RB - O reconhecimento do público e de pessoas que admiro. Profissionais de outras áreas ou veteranos da comunicação que acreditam e estimulam o meu trabalho.
NB - Como surgiu o Boa Tarde Bahia?
RB - O projeto já existia e a emissora me convidou para realizá-lo. Foi um presente!
NB - Você saiu da Rádio Metrópole para fazer o programa na Band?
RB - Sim. Não poderia ficar nos dois por causa da exclusividade contratual. A diretoria da Rádio apoiou a minha decisão e tudo correu naturalmente.
NB - Quem teve a ideia do Boa Tarde Bahia?
RB - A diretora de Jornalismo da Band Zuleica Andrade, o diretor geral da emissora, Claudio Nogueira e Alessandra Lessa, gerente de MKT. Quando cheguei, dei meus pitacos e fechamos o projeto final.
NB - Você participa da produção?
RB - Claro! Participo, defino, marco, mudo pauta. E há dois meses, temos a jornalista Anne Pinto na produção.
NB - Como foi o desafio de mediar um debate político?
RB - Uma delícia! As regras norteiam e muito o tom que precisamos ter. Foi um prazer ter essa oportunidade.
NB - Você tremeu na base ou entrou no ar totalmente segura?
RB - Quando a luz acende, não há mais nada na minha frente, só a câmera. Esse é o meu foco. A partir dali, não há como voltar, esse é o meu fascínio pelo produto audiovisual ao vivo. Sou tomada pela vontade de fazer bem. É a mesma relação do artista com o palco.
NB - Como você vê o mercado televisivo na Bahia?
RB - A programação local, precisa ser mais valorizada. Na Band, por exemplo, temos três programas locais diários em horário nobre. Precisamos abrir mais espaços para a nossa produção.
NB - Qual teu sonho profissional ainda não realizado?
RB - Se eu contar, não realiza. Aguarde!
Notas & Notícias
E A Malu Mader que está no remake da novela global Ti-ti-ti, gravou pela segunda vez a campanha dos Médicos Sem Fronteiras.

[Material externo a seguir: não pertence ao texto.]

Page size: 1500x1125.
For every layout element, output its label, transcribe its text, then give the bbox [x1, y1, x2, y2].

O gesto da atriz mostrou o seu lado humanitário em prol de uma causa justa. Nesta oportunidade ela declarou “que tem uma admiração grande pelo trabalho desenvolvido pelos médicos que vão levar saúde para lugares distantes e necessitados”. Detalhe: Além de doadora da organização, não cobrou pelo cachê! Todos que quiserem colaborar basta acessar o site www.msf.org.br.

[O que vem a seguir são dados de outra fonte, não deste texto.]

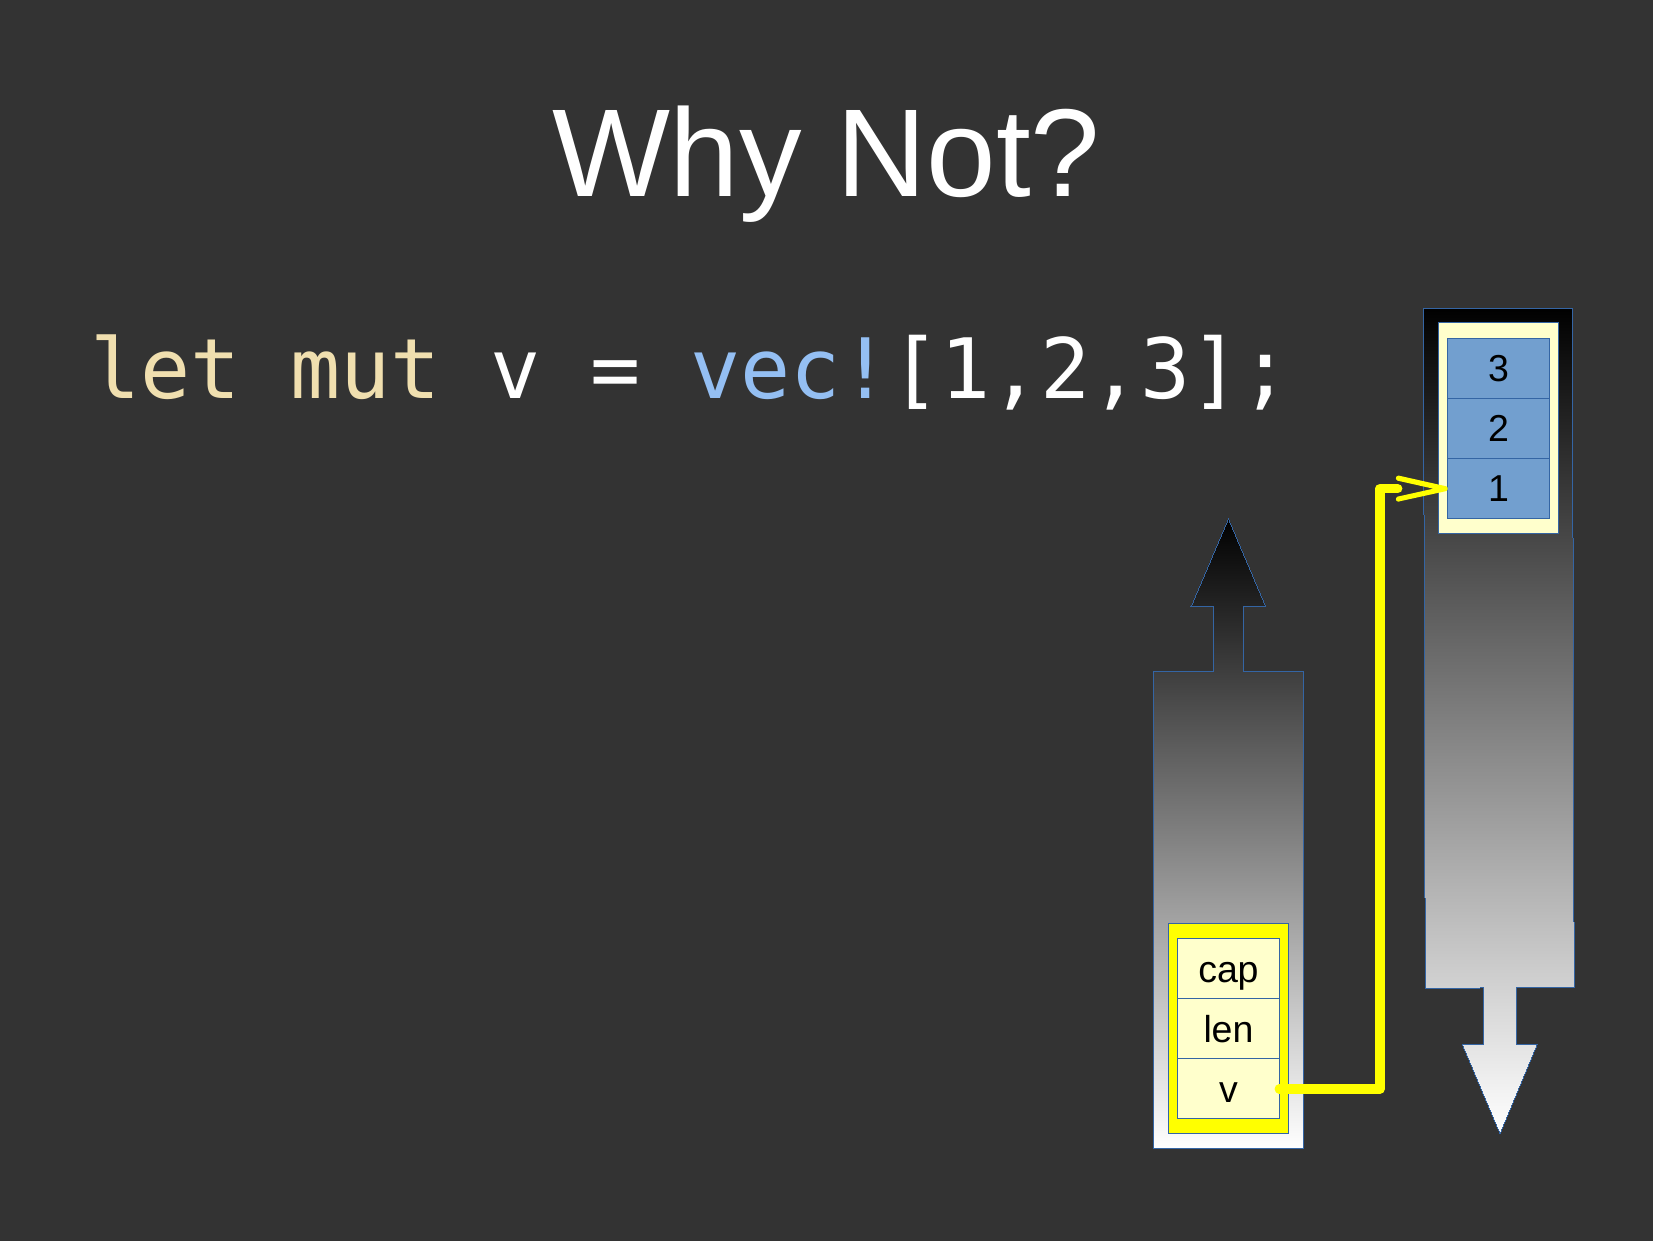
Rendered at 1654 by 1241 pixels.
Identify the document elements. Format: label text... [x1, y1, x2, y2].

text_box 1 [1447, 458, 1550, 519]
text_box cap [1177, 938, 1280, 999]
text_box [1153, 734, 1304, 1149]
title Why Not? [82, 49, 1571, 257]
text_box 2 [1447, 398, 1550, 458]
text_box [1423, 308, 1575, 1134]
text_box 3 [1447, 338, 1550, 398]
text_box len [1177, 999, 1280, 1059]
text_box v [1177, 1059, 1280, 1119]
text_box let mut v = vec![1,2,3]; [76, 313, 1351, 734]
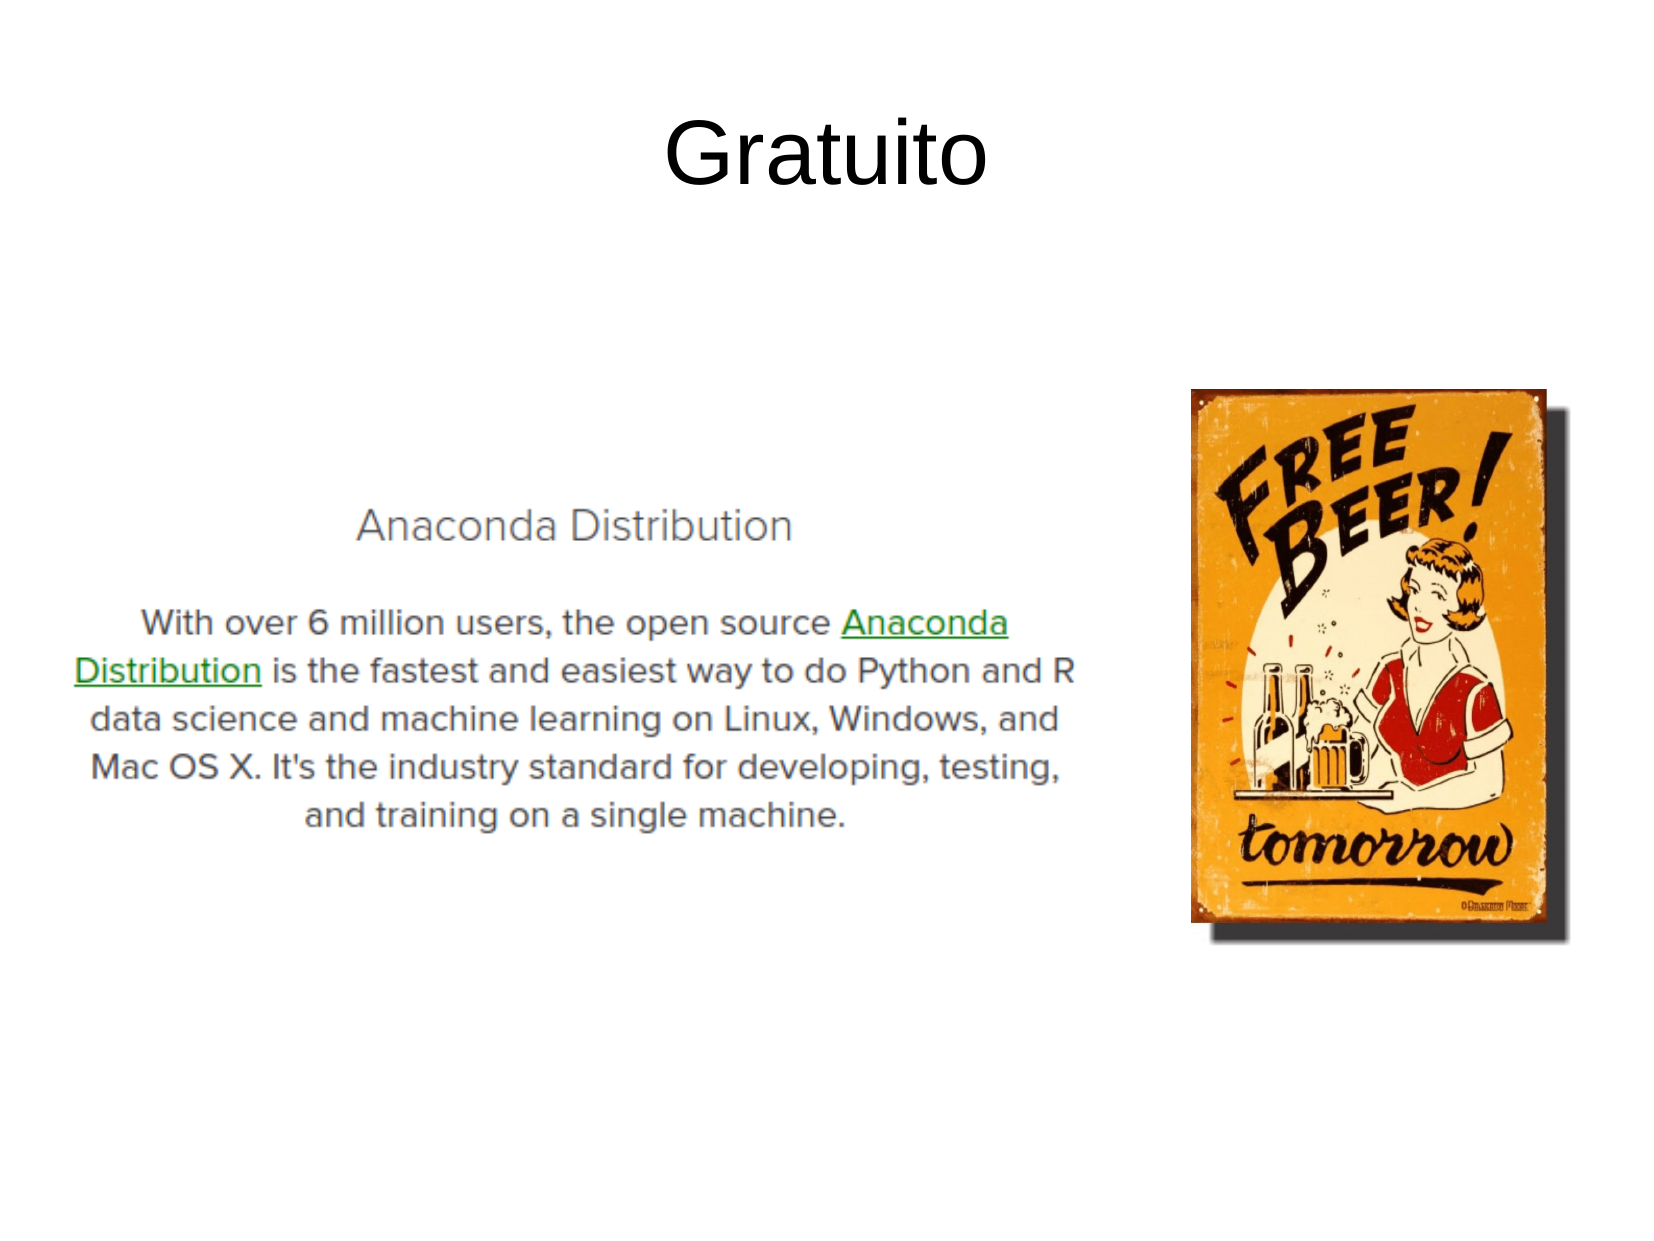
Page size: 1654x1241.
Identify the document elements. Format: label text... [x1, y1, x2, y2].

picture [1191, 389, 1571, 946]
title Gratuito [82, 49, 1571, 257]
picture [58, 472, 1099, 863]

E A TV Itapoan vai receber em breve o profissional Marcos Delfin, que vem transferido da Record de São Paulo para Salvador, com a missão de assumir o espaço de Roberto Quirino, gerente de jornalismo da emissora baiana. Enquanto isso, Quirino está de mudança para a capital paulista, onde irá assumir novos desafios propostos pela Rede.